On Page A11 there is a headline, "Poverty line needs overhaul, experts say." The key quote is, "Can you imagine the political fallout if they made the poverty line reflect reality?" says Amy Blouin, the director of Budget Project. "What politician wants to be in office when poverty officially jumps from 12 percent to 20 percent?" According to the article, "Studies show that 60 percent of Americans between the ages of 20 and 75 will live at least one year below the poverty line. Seventy-five percent will experience at least one year of life at 150 percent of the poverty line. And two-thirds of Americans will at some point need a social safety net program." Republicans have increased tax cuts for the rich and made the economic divide a gaping chasm.

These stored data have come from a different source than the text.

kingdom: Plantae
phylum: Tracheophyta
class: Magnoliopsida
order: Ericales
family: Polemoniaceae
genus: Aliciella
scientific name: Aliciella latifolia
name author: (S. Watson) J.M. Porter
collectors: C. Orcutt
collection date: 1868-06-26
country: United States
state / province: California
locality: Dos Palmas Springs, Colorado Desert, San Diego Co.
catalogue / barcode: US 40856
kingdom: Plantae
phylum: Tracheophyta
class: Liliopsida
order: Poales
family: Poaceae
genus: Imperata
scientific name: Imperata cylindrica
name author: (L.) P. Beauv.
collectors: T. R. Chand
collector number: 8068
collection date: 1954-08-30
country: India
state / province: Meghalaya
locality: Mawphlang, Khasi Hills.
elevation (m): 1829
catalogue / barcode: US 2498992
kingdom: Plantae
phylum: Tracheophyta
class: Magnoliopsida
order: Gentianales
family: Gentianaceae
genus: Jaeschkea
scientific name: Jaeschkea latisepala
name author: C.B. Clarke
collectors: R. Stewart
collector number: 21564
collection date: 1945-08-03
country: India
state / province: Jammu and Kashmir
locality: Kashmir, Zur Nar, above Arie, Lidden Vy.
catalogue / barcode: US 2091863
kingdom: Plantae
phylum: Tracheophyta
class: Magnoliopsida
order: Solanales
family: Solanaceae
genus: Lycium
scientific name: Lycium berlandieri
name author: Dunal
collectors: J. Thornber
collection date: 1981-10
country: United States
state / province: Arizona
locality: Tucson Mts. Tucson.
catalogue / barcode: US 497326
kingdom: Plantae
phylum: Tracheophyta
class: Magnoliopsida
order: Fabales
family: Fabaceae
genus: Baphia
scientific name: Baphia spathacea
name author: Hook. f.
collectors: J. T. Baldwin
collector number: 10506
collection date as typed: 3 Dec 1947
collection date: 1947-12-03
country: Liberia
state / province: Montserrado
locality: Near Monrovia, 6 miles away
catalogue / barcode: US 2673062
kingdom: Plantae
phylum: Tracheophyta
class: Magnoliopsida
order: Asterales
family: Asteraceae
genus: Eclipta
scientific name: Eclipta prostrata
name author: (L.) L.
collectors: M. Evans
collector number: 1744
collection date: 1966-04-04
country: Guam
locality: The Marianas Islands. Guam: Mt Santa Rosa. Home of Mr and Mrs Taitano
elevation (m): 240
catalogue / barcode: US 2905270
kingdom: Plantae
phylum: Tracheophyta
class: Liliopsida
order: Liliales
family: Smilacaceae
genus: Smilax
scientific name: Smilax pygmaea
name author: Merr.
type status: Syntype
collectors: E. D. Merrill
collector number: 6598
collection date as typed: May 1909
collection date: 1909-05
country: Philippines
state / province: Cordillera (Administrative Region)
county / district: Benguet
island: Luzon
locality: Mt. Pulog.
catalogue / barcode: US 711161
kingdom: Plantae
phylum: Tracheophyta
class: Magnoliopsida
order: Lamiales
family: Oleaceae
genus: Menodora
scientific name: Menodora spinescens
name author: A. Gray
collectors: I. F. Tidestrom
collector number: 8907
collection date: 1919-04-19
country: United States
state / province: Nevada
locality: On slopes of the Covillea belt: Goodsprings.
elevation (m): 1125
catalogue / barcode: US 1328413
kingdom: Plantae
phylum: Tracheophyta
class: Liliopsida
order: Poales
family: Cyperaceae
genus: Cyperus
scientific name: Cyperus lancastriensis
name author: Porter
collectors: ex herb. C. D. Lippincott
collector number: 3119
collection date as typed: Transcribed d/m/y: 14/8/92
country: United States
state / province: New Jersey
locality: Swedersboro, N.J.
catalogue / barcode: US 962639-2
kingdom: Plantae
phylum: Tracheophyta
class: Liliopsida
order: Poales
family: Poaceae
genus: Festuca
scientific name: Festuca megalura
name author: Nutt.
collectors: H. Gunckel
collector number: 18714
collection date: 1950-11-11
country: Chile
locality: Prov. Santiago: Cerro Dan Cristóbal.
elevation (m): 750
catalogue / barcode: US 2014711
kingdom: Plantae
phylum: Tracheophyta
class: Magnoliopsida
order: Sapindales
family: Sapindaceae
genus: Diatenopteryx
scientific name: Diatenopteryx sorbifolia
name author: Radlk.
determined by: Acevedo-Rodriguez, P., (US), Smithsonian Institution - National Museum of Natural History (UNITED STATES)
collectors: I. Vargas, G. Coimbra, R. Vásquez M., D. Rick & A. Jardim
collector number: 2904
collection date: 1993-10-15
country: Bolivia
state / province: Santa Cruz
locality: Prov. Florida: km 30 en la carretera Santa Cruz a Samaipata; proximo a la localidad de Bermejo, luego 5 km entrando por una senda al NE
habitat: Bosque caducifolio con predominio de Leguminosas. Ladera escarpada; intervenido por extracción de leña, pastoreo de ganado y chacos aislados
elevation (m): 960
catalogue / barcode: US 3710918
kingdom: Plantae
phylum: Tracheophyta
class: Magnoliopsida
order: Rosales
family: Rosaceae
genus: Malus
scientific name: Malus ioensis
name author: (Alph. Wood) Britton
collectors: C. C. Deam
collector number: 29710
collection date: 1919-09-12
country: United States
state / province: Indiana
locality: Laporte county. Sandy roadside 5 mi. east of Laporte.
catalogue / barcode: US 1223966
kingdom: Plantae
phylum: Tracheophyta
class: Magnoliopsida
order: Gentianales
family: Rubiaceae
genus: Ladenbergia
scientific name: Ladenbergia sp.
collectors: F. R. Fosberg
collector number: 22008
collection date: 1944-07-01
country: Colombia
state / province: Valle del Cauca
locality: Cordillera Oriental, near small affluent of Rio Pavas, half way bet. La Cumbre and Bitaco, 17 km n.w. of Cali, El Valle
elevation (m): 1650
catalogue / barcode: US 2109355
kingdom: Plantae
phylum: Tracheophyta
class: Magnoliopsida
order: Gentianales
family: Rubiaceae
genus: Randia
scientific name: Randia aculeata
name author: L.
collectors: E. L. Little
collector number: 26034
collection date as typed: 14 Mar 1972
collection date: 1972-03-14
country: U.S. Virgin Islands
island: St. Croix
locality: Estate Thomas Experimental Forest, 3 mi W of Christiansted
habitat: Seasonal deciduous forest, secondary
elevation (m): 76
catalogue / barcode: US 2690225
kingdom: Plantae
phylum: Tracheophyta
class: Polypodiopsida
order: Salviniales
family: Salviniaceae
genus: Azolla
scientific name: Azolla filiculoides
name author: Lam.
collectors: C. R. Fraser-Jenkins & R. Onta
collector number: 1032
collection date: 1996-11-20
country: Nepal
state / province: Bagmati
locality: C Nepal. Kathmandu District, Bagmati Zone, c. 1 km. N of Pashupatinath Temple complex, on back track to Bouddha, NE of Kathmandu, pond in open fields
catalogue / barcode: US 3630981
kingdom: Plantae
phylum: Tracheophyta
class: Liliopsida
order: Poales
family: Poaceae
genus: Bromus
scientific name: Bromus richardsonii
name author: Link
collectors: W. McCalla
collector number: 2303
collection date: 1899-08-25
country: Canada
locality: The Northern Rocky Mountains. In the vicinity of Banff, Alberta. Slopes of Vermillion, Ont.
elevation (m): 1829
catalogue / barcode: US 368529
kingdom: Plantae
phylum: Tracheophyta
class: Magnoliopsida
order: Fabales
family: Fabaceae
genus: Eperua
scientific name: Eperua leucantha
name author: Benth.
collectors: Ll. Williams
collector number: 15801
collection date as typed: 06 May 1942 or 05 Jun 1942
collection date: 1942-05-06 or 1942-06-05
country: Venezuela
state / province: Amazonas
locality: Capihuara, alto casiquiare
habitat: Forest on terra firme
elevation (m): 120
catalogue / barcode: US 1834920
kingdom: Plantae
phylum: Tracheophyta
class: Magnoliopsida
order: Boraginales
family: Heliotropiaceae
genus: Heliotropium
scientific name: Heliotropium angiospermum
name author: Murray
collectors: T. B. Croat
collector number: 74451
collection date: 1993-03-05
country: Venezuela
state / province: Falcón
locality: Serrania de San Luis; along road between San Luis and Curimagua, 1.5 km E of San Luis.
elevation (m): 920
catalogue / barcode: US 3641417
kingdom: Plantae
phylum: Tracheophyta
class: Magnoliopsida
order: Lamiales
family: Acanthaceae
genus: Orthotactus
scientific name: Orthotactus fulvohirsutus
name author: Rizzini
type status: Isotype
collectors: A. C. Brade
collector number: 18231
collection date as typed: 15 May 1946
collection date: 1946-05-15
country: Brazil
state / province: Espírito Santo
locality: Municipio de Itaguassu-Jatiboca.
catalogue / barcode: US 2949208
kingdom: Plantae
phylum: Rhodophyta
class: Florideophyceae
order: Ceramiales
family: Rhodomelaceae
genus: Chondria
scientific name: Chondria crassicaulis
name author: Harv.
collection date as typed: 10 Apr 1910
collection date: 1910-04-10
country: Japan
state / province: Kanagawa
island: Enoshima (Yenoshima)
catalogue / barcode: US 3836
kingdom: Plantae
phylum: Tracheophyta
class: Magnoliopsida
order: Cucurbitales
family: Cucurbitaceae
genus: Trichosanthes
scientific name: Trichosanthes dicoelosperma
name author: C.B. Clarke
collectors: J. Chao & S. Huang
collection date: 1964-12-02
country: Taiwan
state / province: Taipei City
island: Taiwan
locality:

The piece de resistance is the story on Page A7, with the headline, "$75 million Iraq police academy is a disaster." Parsons Delaware was the contractor on the police academy and made millions more on other reconstruction projects in Iraq. Aside from crumbling cement throughout the building, feces and urine are leaking through ceilings and light fixtures. (Check commondreams.org, July 26. This story barely scratches the surface.) Evidently, nobody from Parsons Delaware is going to jail or returning our tax money. There was no word of consequences for the Army Corps of Engineers officers in charge of oversight. Fraud is rampant in the reconstruction of the country President Bush and his team deconstructed. What must the Iraqis be thinking?
These are just one day's stories in our local newspaper. Enough is enough. Somebody must be held accountable. That is where we come in. Vote.
Barbara Belknap is a Juneau resident.